Couple other things I'd done,,take a tennis ball, and put it in an old sock with a big knot on the end, mine would chuck those things around all day long...A plastic milk jug, fill with some treats,,again, mine would entertain themselves with that..I swear I used to buy all kinds of toys, and they ended up liking to play with 'junk', better than the toys..mine are crazy over squeaky toys as well


----------



## PiedPiperInKC (May 1, 2011)

JakodaCD OA said:


> Got any friends with puppies, or nice mannered dogs she could hang out with, nothing like another dog to wear a puppy out
> 
> I used Kongs, froze ice cubes with treats, but mostly since I have the luxury of working part time, spent alot of outside time with my dogs when they were puppies..


I do have friends with dogs & she LOVES them! (This is why I'm EXTRA sad that I lost Titan a few weeks ago - she was his little shadow!) I get her around other dogs as much as possible.

I agree with the outside time - my dilemma now is that we're in the middle of a 100 degree heat wave for the past week (and next week) and it's just too miserable for her to be outside for long. I take her on a walk early morn & late night - but even then the little boogar runs for the shade and plops in someone's grass and won't move! LOL

So far she's not interested in a Kong at all. Gave her one with the Kong peanut butter insert - no go. Tell me about the frozen ice cubes with treats please!


----------



## PiedPiperInKC (May 1, 2011)

*The tree....*

See what my cute little monster has done to the tree????


----------



## PiedPiperInKC (May 1, 2011)

But on a positive note....just gave her a cardboard box (as suggested) and she seems to be liking it so far!


----------



## Hillary_Plog (Apr 3, 2011)

PiedPiperInKC said:


> But on a positive note....just gave her a cardboard box (as suggested) and she seems to be liking it so far!


 
LOL...so cute! I told you...they LOVE boxes! You can even throw/toss it for her...so she "gets" that she can tip it, pounce on it, shake it, chase it...you can also put her toys in it and/or place toys under it so she has to "find" them underneath it.


----------



## Tbarrios333 (May 31, 2009)

*She has made strong eye contact since the day we picked her up at 8 weeks*, is doing great with housetraining, never has cried once when we've put her in the crate, has done incredible on the leash (we've been taking her on walks since 8 weeks old w/no problems), rides in the car like a charm and is VERY affectionate. The thing I'm not used to is the EXTREME amount of energy she has when she is awake and the EXTREME amount of mouthing she does!!

Stored items:
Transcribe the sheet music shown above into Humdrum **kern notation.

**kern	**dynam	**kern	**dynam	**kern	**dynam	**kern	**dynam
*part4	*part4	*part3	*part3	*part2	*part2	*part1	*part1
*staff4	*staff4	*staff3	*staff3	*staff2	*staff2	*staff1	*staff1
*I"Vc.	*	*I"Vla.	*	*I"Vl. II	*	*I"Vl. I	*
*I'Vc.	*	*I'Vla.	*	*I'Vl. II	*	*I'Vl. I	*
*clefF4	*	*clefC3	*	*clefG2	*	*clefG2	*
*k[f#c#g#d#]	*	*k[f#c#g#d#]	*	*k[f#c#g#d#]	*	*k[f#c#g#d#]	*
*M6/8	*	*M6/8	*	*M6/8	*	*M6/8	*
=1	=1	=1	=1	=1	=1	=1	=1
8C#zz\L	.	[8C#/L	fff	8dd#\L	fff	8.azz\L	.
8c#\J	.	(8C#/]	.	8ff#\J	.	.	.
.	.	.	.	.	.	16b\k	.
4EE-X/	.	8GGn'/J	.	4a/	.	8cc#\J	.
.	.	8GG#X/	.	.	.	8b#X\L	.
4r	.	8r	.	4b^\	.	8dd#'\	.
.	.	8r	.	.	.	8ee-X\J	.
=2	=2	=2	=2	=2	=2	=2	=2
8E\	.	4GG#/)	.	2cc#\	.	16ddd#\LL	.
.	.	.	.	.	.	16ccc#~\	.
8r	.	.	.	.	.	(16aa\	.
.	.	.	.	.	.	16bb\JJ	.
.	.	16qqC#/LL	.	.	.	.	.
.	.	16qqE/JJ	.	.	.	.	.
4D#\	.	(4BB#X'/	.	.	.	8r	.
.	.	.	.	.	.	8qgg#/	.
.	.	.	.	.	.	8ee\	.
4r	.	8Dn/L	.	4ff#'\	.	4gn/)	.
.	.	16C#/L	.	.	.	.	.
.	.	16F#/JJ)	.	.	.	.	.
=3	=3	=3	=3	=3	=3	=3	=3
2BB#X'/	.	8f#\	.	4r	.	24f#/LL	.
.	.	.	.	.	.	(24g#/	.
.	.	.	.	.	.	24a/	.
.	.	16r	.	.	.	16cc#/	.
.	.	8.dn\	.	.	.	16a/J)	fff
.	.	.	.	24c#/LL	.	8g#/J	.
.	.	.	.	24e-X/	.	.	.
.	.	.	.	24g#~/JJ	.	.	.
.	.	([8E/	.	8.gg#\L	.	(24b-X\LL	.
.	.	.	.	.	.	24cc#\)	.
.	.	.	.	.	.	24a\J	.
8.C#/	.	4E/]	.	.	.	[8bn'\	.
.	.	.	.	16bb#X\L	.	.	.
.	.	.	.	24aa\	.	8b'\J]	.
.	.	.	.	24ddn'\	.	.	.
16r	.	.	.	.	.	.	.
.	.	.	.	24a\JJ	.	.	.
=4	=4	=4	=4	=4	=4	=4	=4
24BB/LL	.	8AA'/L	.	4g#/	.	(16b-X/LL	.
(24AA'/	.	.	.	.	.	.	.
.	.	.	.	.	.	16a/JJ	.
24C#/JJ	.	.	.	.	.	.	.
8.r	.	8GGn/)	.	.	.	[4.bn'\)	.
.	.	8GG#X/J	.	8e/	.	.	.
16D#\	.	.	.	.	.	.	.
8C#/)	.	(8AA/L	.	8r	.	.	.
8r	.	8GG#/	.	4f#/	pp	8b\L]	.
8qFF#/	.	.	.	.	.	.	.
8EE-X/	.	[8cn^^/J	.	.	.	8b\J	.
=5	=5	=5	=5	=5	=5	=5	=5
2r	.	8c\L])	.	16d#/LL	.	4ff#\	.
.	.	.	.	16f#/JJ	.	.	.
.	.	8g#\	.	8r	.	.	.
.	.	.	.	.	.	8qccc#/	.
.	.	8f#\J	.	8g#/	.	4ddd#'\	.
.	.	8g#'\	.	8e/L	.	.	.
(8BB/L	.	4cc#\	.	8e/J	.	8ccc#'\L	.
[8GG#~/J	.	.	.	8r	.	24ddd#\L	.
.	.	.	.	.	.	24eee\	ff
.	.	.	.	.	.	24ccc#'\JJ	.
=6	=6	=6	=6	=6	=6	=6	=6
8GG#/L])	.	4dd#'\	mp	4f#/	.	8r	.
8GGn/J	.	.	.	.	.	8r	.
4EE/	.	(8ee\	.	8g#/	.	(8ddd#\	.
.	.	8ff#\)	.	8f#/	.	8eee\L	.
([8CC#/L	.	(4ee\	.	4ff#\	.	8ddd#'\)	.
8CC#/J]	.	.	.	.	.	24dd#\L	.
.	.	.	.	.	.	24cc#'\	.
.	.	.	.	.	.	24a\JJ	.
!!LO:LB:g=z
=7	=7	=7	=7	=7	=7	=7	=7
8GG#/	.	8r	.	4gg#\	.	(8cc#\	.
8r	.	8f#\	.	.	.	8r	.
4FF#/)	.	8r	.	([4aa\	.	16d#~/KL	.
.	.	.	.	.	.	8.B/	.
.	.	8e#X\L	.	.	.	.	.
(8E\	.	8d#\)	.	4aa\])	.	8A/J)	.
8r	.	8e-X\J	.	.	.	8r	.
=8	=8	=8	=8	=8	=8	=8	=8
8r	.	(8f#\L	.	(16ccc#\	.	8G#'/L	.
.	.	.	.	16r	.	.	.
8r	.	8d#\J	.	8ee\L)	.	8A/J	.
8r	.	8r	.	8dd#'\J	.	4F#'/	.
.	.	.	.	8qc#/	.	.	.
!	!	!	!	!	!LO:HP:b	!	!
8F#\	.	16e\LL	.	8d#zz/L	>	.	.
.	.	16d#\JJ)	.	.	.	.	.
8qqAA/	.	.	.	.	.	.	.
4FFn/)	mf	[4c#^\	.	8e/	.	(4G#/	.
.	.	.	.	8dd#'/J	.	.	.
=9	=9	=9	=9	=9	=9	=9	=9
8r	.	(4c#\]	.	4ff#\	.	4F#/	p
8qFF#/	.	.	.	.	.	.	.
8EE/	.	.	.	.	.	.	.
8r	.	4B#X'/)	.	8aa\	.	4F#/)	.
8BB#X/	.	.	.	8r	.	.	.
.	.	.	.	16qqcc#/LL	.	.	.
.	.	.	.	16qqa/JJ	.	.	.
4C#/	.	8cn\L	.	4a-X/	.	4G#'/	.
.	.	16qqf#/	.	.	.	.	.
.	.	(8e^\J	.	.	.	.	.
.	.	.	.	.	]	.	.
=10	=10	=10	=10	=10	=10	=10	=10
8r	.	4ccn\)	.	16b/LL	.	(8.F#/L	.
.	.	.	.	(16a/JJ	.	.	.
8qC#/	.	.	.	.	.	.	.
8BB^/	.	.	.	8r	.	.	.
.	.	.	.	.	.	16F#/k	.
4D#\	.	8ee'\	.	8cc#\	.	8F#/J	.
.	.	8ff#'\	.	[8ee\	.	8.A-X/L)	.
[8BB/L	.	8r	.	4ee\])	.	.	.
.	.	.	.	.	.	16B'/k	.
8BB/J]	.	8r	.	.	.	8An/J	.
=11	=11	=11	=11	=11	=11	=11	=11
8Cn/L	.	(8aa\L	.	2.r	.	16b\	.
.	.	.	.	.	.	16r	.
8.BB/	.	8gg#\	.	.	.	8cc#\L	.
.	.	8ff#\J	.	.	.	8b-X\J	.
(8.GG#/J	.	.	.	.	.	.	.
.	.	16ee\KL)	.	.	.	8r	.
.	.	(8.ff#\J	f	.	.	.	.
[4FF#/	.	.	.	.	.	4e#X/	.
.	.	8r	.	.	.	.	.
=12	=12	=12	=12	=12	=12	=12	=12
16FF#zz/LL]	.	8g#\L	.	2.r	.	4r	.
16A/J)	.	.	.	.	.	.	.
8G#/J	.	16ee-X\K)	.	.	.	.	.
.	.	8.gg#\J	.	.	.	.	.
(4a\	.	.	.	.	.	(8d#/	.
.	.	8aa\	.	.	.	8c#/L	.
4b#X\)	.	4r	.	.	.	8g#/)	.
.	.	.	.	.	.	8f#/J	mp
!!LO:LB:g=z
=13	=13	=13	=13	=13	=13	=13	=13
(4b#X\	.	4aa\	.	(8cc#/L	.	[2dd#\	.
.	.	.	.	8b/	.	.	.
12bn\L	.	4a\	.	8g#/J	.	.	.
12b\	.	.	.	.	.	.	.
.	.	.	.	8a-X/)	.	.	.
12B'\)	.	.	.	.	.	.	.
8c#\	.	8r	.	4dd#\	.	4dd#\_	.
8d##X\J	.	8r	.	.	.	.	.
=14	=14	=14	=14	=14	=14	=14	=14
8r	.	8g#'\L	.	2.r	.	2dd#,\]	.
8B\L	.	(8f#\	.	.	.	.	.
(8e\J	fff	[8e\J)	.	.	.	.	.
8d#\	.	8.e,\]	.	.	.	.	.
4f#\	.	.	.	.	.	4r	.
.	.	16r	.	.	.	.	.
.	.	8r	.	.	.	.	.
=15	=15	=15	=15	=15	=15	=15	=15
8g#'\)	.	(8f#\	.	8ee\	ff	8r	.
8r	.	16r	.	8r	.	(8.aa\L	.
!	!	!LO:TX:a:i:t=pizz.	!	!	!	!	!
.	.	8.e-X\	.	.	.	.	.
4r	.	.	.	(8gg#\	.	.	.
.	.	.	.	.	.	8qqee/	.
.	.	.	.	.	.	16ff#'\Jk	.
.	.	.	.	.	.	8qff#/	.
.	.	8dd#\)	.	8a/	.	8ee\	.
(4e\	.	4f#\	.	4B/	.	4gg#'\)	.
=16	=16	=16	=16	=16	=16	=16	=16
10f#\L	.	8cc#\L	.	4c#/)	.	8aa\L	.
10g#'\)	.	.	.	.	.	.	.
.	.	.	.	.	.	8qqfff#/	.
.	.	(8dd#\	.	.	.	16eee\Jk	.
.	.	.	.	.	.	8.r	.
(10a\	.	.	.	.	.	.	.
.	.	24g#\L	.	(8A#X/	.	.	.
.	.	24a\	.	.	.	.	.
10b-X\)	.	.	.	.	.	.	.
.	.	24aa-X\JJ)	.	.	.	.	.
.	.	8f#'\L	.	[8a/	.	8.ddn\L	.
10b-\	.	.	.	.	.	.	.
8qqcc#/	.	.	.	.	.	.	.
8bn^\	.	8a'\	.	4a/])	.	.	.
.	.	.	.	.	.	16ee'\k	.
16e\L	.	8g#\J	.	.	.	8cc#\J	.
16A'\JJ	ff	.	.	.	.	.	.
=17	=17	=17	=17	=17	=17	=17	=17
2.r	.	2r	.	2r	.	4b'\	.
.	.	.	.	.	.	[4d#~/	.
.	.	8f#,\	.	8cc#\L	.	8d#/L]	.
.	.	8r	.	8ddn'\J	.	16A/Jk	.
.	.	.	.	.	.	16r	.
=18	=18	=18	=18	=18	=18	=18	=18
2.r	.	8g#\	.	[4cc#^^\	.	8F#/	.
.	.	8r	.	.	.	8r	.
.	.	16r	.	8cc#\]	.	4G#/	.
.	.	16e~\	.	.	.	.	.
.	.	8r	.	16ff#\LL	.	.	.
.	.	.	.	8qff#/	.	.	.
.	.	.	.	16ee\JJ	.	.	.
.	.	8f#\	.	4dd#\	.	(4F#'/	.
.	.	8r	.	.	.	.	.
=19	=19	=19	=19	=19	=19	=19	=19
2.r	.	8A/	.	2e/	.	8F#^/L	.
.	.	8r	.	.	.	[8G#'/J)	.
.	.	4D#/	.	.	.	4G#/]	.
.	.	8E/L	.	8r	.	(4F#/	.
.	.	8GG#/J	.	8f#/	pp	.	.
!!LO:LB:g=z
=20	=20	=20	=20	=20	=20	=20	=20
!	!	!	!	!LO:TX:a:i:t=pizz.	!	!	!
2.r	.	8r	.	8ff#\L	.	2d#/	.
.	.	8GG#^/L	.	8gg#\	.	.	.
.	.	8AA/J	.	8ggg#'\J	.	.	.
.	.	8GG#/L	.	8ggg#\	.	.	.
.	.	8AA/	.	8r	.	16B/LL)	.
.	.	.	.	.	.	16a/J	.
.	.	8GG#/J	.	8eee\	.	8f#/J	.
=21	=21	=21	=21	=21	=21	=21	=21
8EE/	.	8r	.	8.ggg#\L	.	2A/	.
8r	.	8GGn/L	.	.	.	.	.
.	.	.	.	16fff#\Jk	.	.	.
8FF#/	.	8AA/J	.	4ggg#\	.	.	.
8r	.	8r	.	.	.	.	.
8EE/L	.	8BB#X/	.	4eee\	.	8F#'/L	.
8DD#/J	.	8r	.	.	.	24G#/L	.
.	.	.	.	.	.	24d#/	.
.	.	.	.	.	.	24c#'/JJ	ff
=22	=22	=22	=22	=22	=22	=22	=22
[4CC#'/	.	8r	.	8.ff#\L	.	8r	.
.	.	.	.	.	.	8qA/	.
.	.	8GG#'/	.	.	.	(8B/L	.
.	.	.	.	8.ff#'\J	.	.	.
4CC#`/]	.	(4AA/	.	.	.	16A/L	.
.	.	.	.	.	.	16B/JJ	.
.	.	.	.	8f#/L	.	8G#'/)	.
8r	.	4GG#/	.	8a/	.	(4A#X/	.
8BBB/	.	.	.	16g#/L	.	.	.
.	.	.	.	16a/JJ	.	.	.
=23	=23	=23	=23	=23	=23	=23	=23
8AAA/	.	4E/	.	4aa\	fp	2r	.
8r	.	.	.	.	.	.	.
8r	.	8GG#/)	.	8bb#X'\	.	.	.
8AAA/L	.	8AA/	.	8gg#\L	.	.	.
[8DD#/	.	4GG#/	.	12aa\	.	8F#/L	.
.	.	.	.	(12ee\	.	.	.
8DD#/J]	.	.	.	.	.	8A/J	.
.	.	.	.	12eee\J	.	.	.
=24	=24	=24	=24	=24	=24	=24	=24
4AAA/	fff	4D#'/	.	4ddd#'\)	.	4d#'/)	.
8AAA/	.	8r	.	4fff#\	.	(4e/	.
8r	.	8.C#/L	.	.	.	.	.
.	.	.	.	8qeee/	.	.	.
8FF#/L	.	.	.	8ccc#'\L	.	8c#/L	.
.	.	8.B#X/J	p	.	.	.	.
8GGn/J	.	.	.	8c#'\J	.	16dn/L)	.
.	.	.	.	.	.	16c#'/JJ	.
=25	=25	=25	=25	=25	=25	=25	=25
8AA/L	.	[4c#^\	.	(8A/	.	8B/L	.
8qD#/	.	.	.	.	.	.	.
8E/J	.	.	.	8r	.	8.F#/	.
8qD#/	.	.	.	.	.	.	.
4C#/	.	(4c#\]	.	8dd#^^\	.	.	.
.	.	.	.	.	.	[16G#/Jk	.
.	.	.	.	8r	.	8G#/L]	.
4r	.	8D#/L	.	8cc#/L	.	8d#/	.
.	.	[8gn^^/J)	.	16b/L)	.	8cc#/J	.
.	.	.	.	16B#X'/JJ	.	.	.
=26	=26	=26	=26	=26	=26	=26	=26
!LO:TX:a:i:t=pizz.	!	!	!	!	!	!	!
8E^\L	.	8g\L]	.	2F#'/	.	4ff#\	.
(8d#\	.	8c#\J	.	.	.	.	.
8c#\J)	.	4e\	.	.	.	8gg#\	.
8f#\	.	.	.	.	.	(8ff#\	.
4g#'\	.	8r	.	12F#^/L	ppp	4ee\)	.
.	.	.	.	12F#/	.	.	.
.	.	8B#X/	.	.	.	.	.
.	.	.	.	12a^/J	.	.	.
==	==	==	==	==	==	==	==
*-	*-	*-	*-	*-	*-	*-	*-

* What you have to do:
In the puppy forum thread, how would you say "I get her around other dogs as much as possible." in Spanish?

* Answer below:
Procuro que esté con otros perros lo más posible.